═══ Text shown

AUDIE CORNISH, HOST:

From NPR News, this is ALL THINGS CONSIDERED. I'm Audie Cornish.

MELISSA BLOCK, HOST:

And I'm Melissa Block. Former U.S. intelligence analyst Edward Snowden is officially on Russian soil. He has spent more than a month in a Moscow airport transit zone. Today, the 30-year-old fugitive got a certificate granting him one year of asylum. As NPR's Corey Flintoff reports, the decision to offer Snowden refuge comes with risks for Russia.

COREY FLINTOFF, BYLINE: For the past couple of weeks, the person doing the talking for Edward Snowden has been Anatoli Kucherena, a well known Russian lawyer with connections to the Kremlin. He usually basks in the limelight, but today, Kucherena was unusually terse.

ANATOLI KUCHERENA: (Speaking foreign language)

FLINTOFF: Kucherena displayed a copy of the certificate that grants Snowden temporary asylum and gives him a legal identity after the United States annulled his passport in June. The attorney said that Snowden had just left the airport for what he described as a safe place. He said the location would not be disclosed because of concerns for the security of the person he described as one of the most sought after men in the world.

Snowden is wanted in the United States for revealing secrets about U.S. surveillance programs, a point that was underlined yesterday when the British newspaper, The Guardian, published another story based on documents that Snowden provided. Security analyst Fyodor Lukyanov says Russian officials are taking a risk by allowing Snowden into the country.

FYODOR LUKYANOV: People like Snowden are quite special. They are driven by, I don't know what, by several motivations and they are not that much under control by anybody.

FLINTOFF: President Vladimir Putin has said repeatedly that Snowden may only stay in Russia if he stops all activities that could damage the United States. But Lukyanov, who's editor and chief of the journal Russia In Global Affairs, says there's no knowing what Snowden may have already released to The Guardian, information that could continue to embarrass the U.S. government.

Some Russians applauded the move as a necessary moral stand. This is Veronika Krasheninnikova, a member of the Russian government oversight group the Public Chamber. She says she's proud that Russia was able to offer asylum to Snowden and accuses President Obama of abandoning his own principles.

VERONIKA KRASHENINNIKOVA: What's surprising in this situation is that the constitutional lawyer, Barack Obama, would take the position that the man who reveals these violations of American constitutional rights to privacy should be persecuted by the government.

══════

- Written instruction 1
According to the Snowden broadcast transcript, how long is the asylum granted to Snowden?
- Written instruction 2
Transcribe a passage of the Snowden broadcast transcript word for word, starting at the words "Some Russians applauded" and ending after the words "by the government.".

═══ Rows

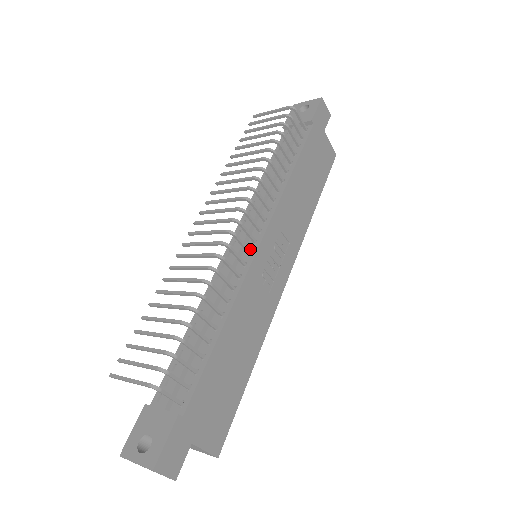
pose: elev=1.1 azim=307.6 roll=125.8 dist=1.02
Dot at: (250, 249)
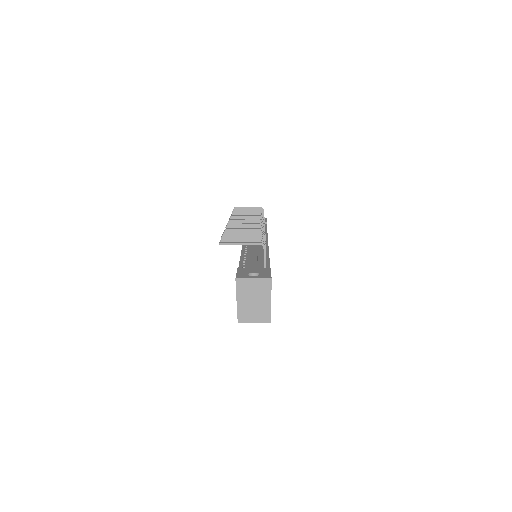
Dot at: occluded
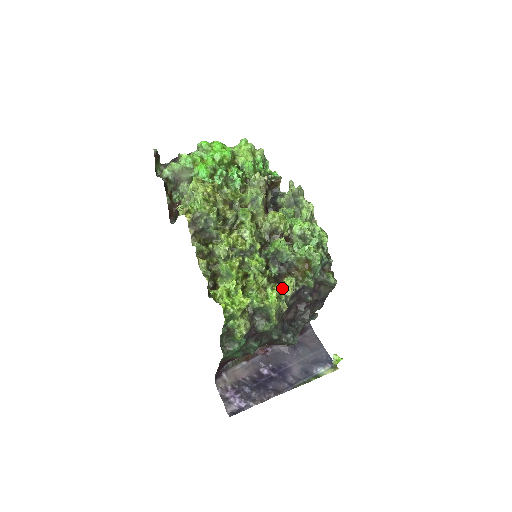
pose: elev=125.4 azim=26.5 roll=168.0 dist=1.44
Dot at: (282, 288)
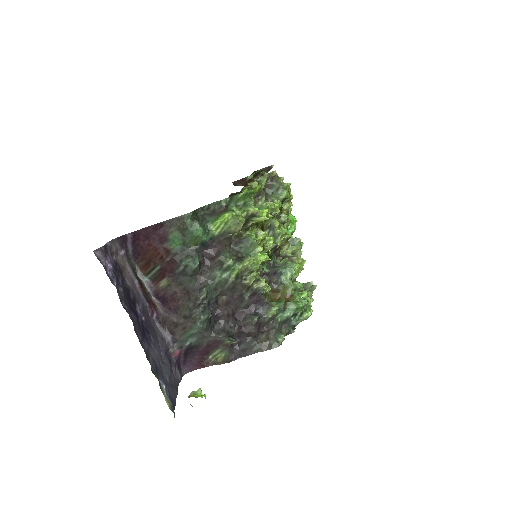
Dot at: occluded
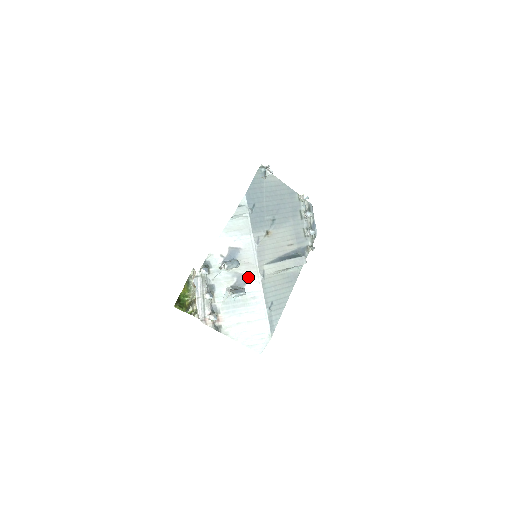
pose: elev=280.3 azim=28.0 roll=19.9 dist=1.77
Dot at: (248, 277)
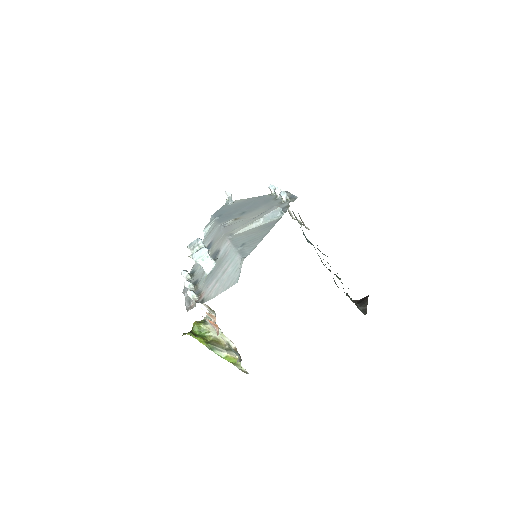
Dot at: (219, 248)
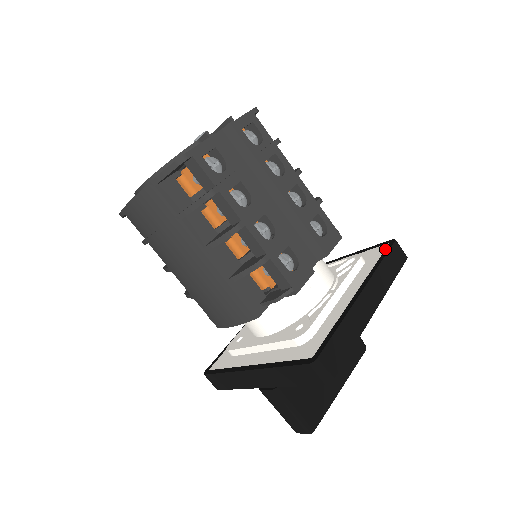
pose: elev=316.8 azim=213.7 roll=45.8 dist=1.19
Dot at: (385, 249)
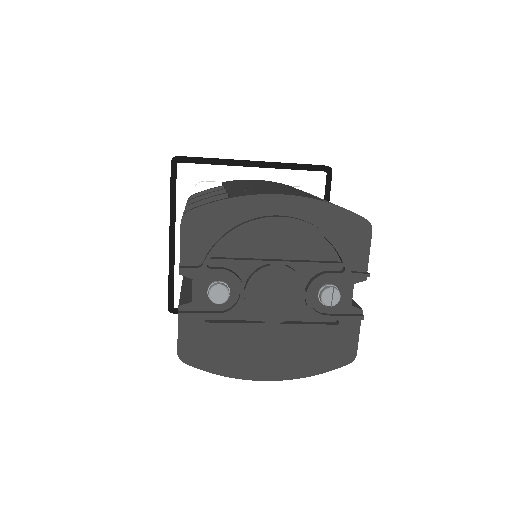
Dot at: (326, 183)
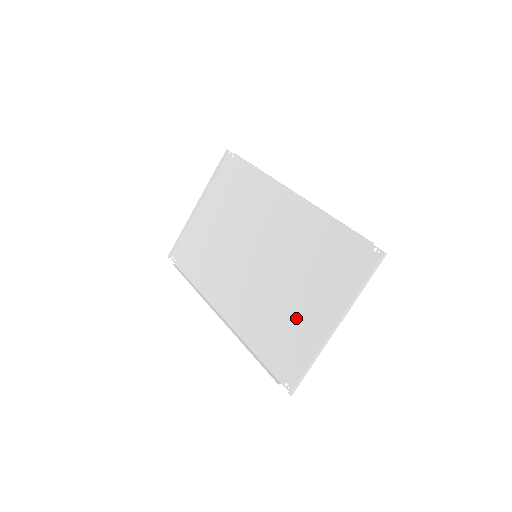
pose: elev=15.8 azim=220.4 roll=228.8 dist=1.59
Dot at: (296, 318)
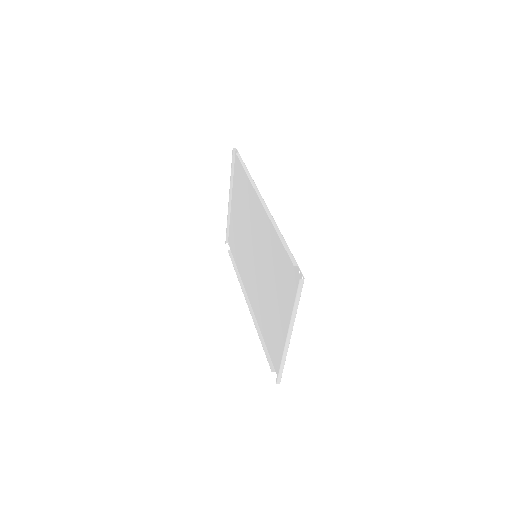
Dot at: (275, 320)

══════
═══ Rows

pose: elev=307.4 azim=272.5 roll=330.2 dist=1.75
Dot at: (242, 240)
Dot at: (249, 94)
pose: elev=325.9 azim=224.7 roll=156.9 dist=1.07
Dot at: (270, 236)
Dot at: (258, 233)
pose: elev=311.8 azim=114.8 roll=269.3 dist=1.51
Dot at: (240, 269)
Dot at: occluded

══════

- Full response 1
One year.

- Full response 2
Some Russians applauded the move as a necessary moral stand. This is Veronika Krasheninnikova, a member of the Russian government oversight group the Public Chamber. She says she's proud that Russia was able to offer asylum to Snowden and accuses President Obama of abandoning his own principles.

VERONIKA KRASHENINNIKOVA: What's surprising in this situation is that the constitutional lawyer, Barack Obama, would take the position that the man who reveals these violations of American constitutional rights to privacy should be persecuted by the government.